I have to agree with Thom on this. I was coming from the usual situation of no budget for the sealed-combustion appliances, but that is an unnecessary assumption. Yes sealed-combustion (direct-vent) appliances are the best solution.
My main guidance-writing problem is the assumption that if the CAZ has less than 50 cubic feet of volume per 1000 BTUH, that the combustion appliances necessarily have a combustion-air problem. NFPA 54 and the IRC have the same convoluted procedure to tell you where to put the holes and how big to make them. This procedure doesn’t work because the combustion-air problem isn’t verified and probably doesn’t exist. However, folks are cutting holes to indoor and outdoor spaces based on this guidance daily.

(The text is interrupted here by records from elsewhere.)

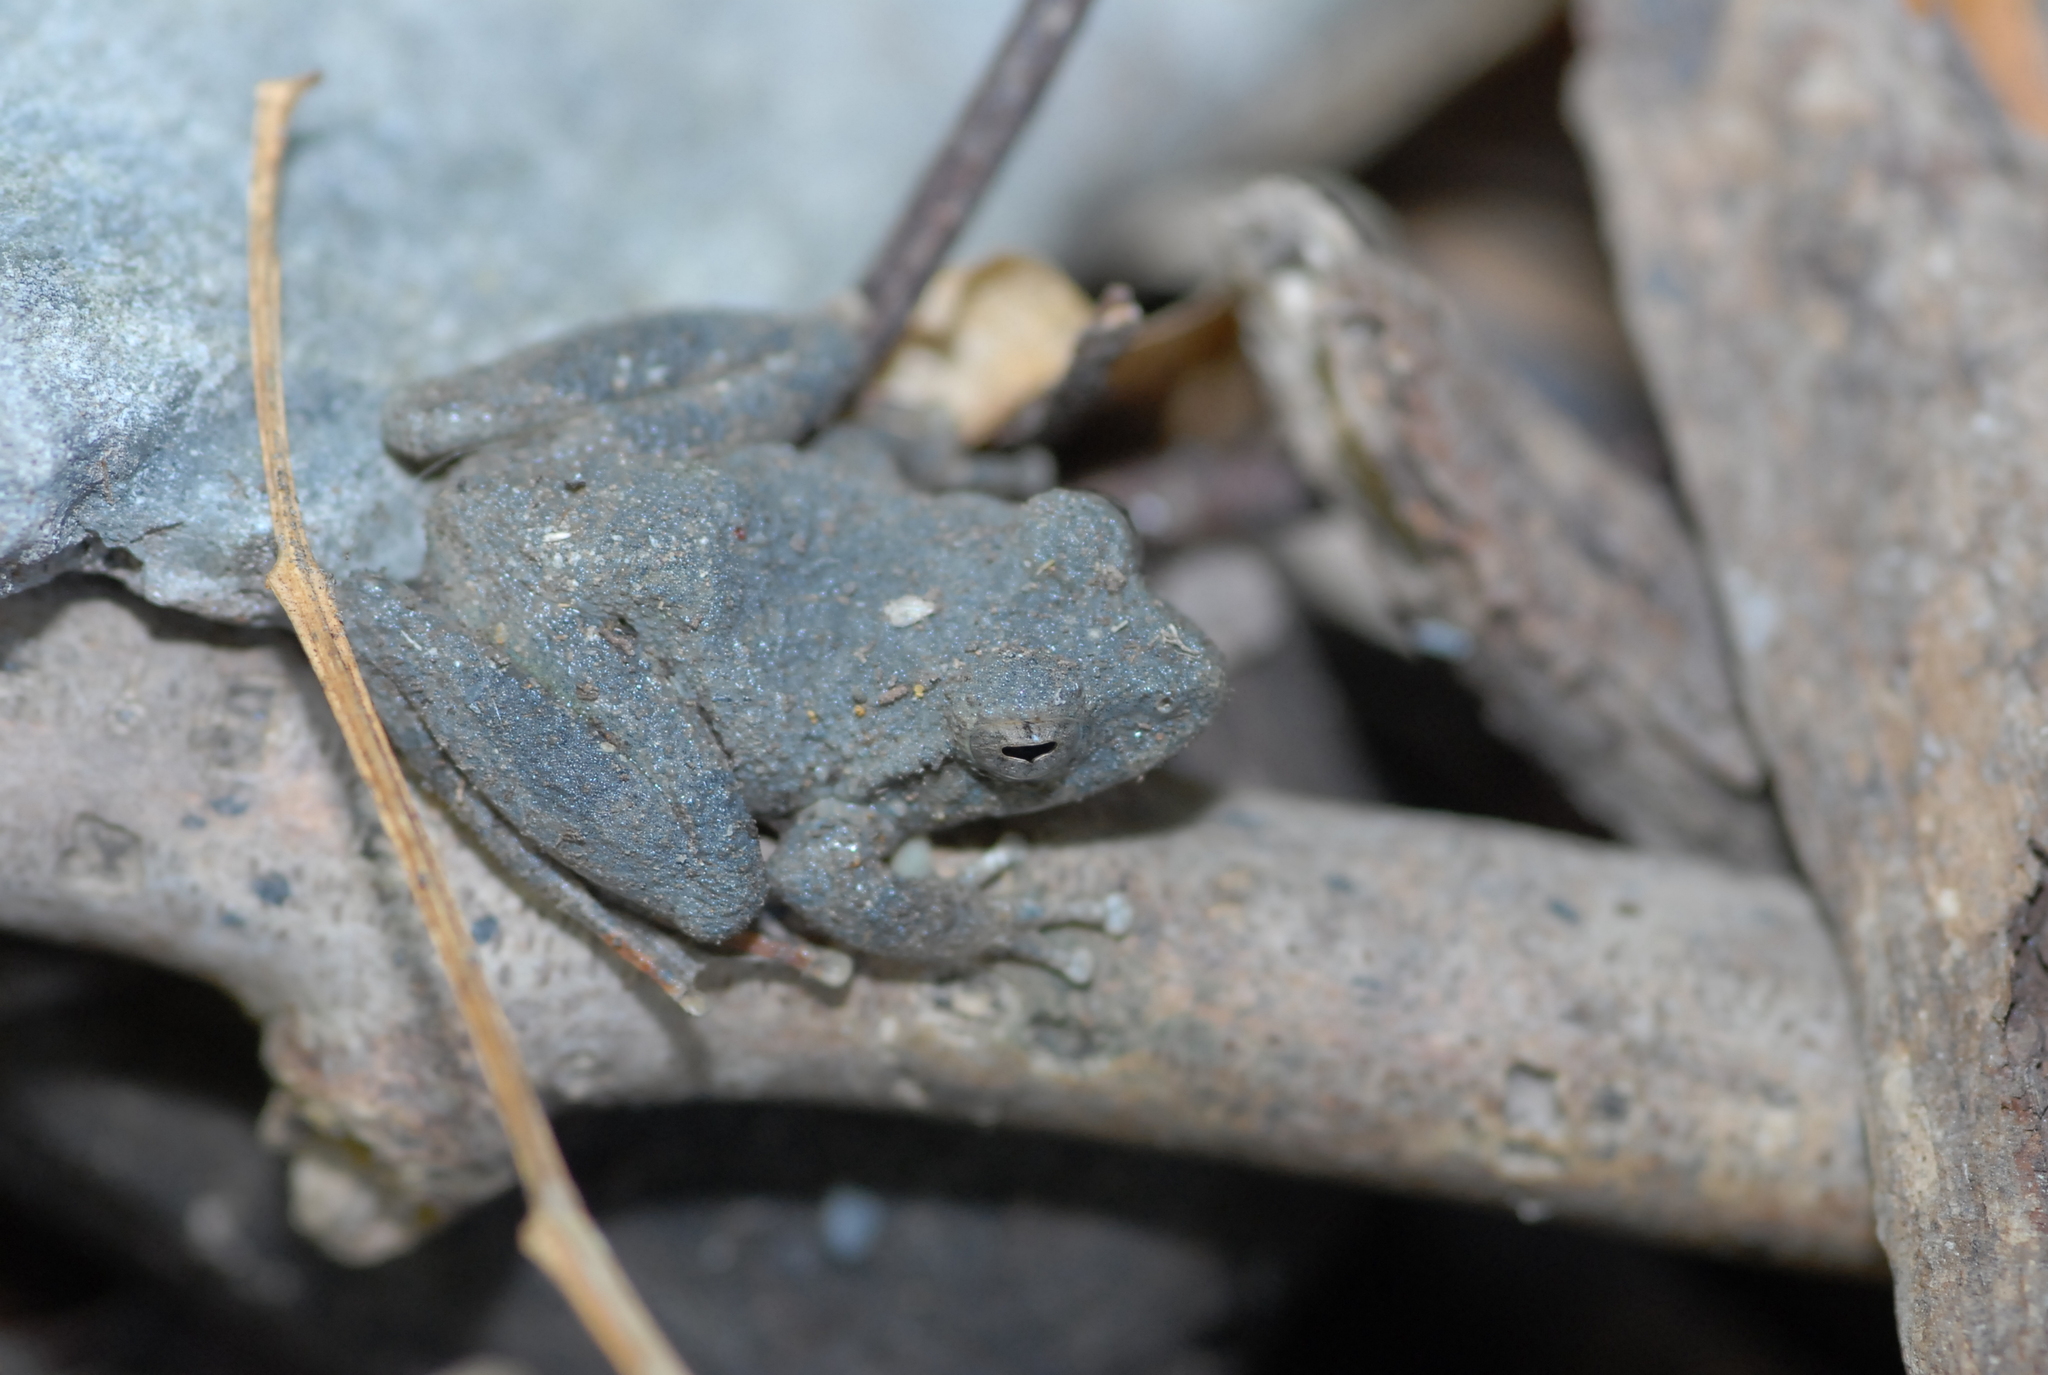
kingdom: Animalia
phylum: Chordata
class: Amphibia
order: Anura
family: Rhacophoridae
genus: Buergeria
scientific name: Buergeria otai
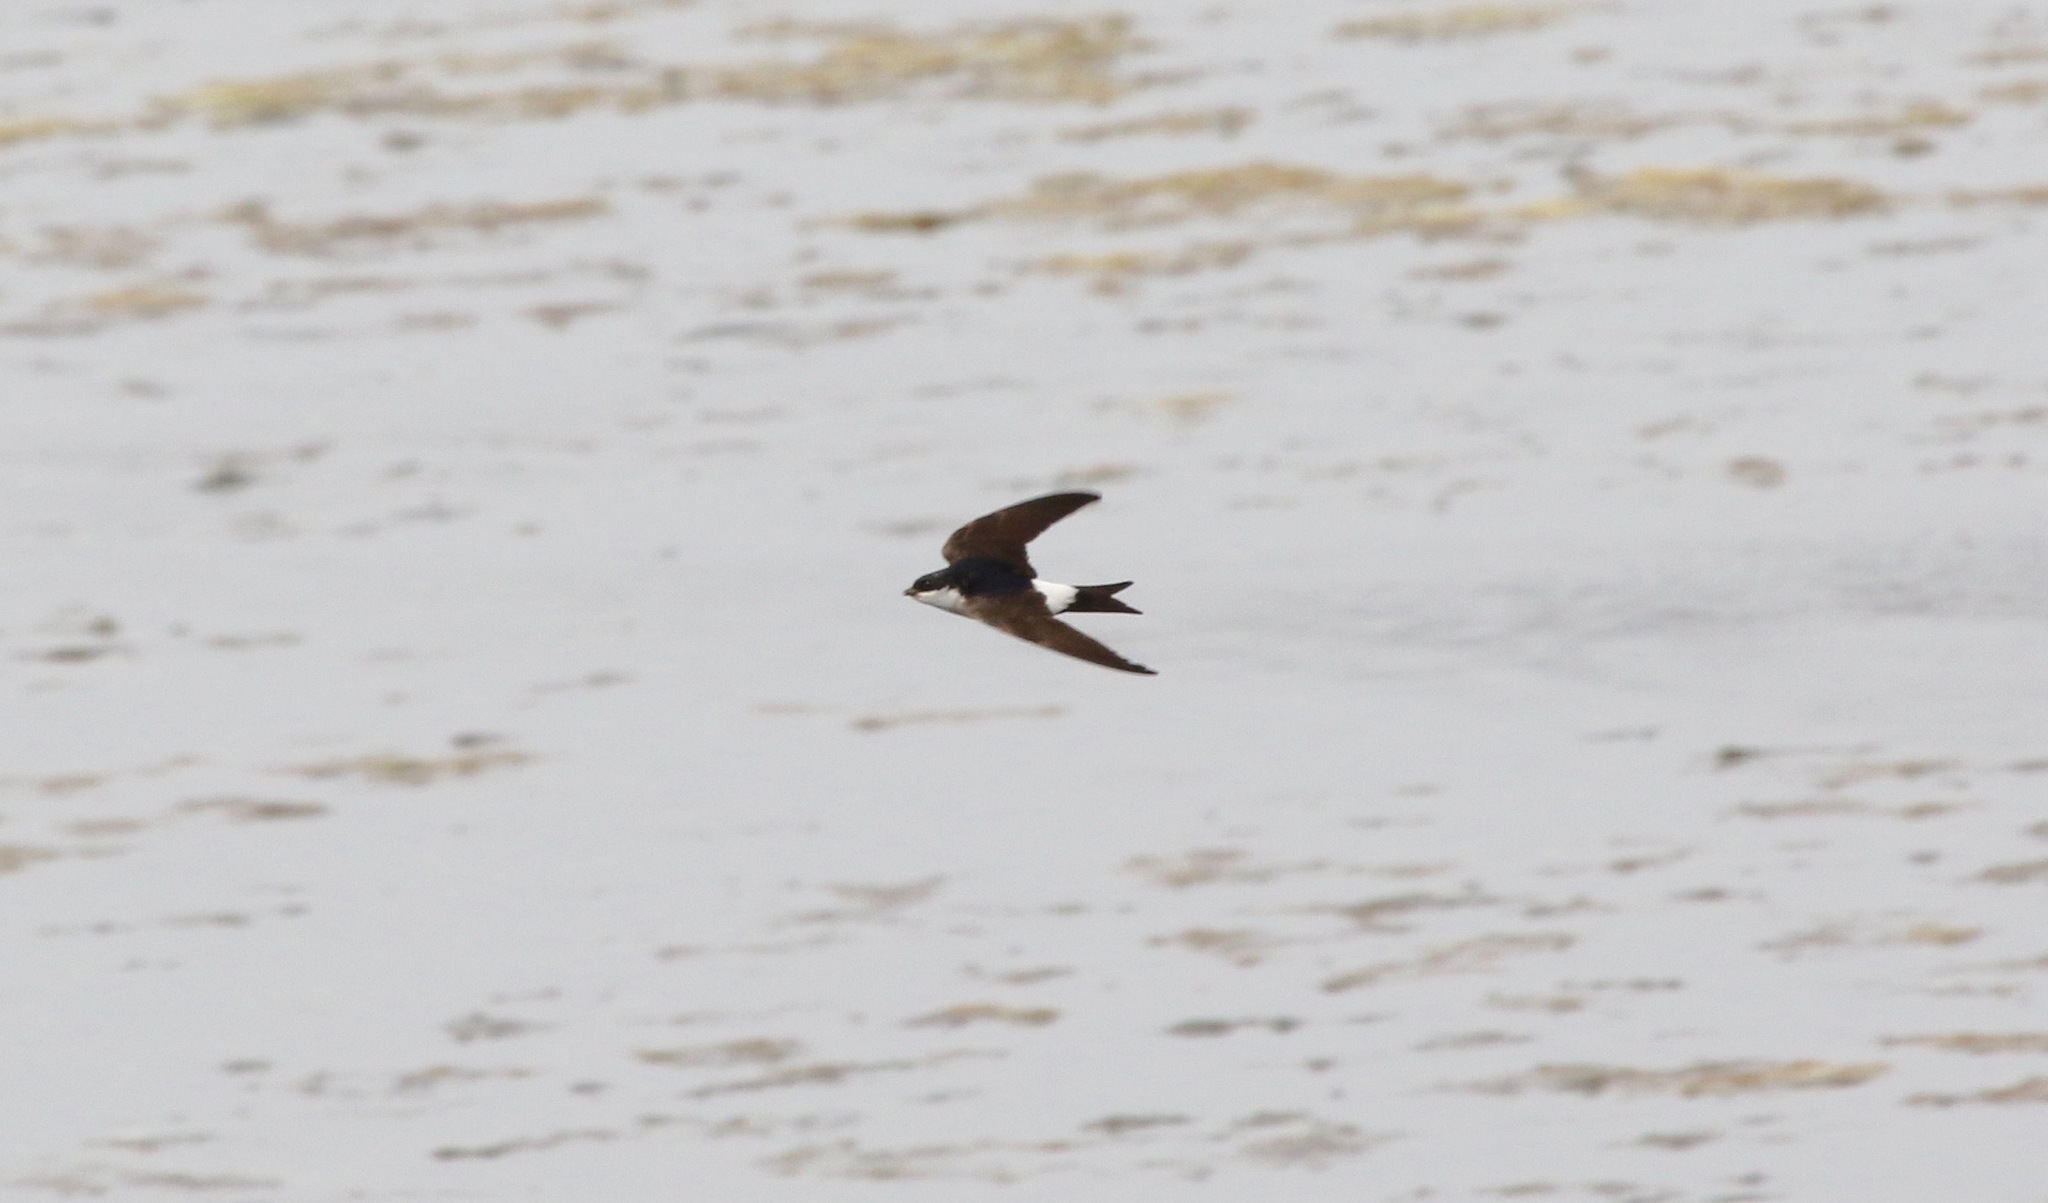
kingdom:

Tom Andrews and I agree that 1) combustion air problems are rare and that 2) insufficient make-up air and depressurization are more common problems. The challenge between Tom Andrews and me is finding a procedure we can agree on.
If make-up air is the main problem, then what is the procedure for verifying that problem and solving it? We may have created the problem by air-sealing the building shell. Do we now cut an expensive hole to provide make-up air?
From Paul Francisco to Thom Knoll and the blog via email:
Here is my view. I am not sure if this is different from Tom Andrews’ view.
If there is a problem simply because of the level of exhaust (which is what I believe Tom is referring to), then increasing the connection of the CAZ to the rest of the house does not help unless the exhaust is in the CAZ. Also, simply adding a hole to outside is not a good idea. In that case, isolating the CAZ from the rest of the building and providing dedicated combustion air from outdoors does make sense, and is something that I have recommended in the past.
Now, let’s look at a different case. You have a water heater in a basement. The dryer is in the basement. With the basement (CAZ) door closed the dryer backdrafts the water heater. When the CAZ door is opened there is no problem. In this case I think it makes sense to add connection between the basement and the house. For one, it is a lot cheaper. Truly isolating the basement from the house can be extremely time-consuming and expensive and it will save virtually no energy. You will also need to insulate the basement ceiling. If you add a sufficient connection to the house you have not had to punch any leaks in the house. Basements are typically considered part of the conditioned space, even if they do not have registers supplying conditioned air directly to the space. If having two parts of the conditioned space communicating with each other avoids a spillage problem, I think that is better than trying to separate off one part of the conditioned space and punching a hole. Keep in mind that a hole from outside to a basement will be at the highest stack pressure point, so it will allow the most air in when the appliance is off.
So, in my view the answer depends on the situation. But let me frame it one more way, in the form of a question. If you had an appliance that was performing fine, without isolating it and adding a hole to outside, would you isolate it and add a hole to outside? If the answer is no, then why wouldn’t you create the same condition when there is a spillage issue, if it is reasonable and works?
From Tom Andrews to Thom Knoll, Paul Francisco, and myself.
Just for clarification, I don’t have a problem with attaching a CAZ to the house if it will fix a depressurization problem – like pressure relieving a utility room to the house if the water heater does not work when the dryer is on. If the problem is an issue with exhaust throughout the home, then, obviously attaching the CAZ to the house doesn’t fix anything. The other thing I have been speaking about is the addition of a hole to the outside to provide make-up air. That is not realistic. Often, the best options are to isolate the CAZ and provide combustion/ventilation to the space or replace the appliances.
I think we are similar in our thinking.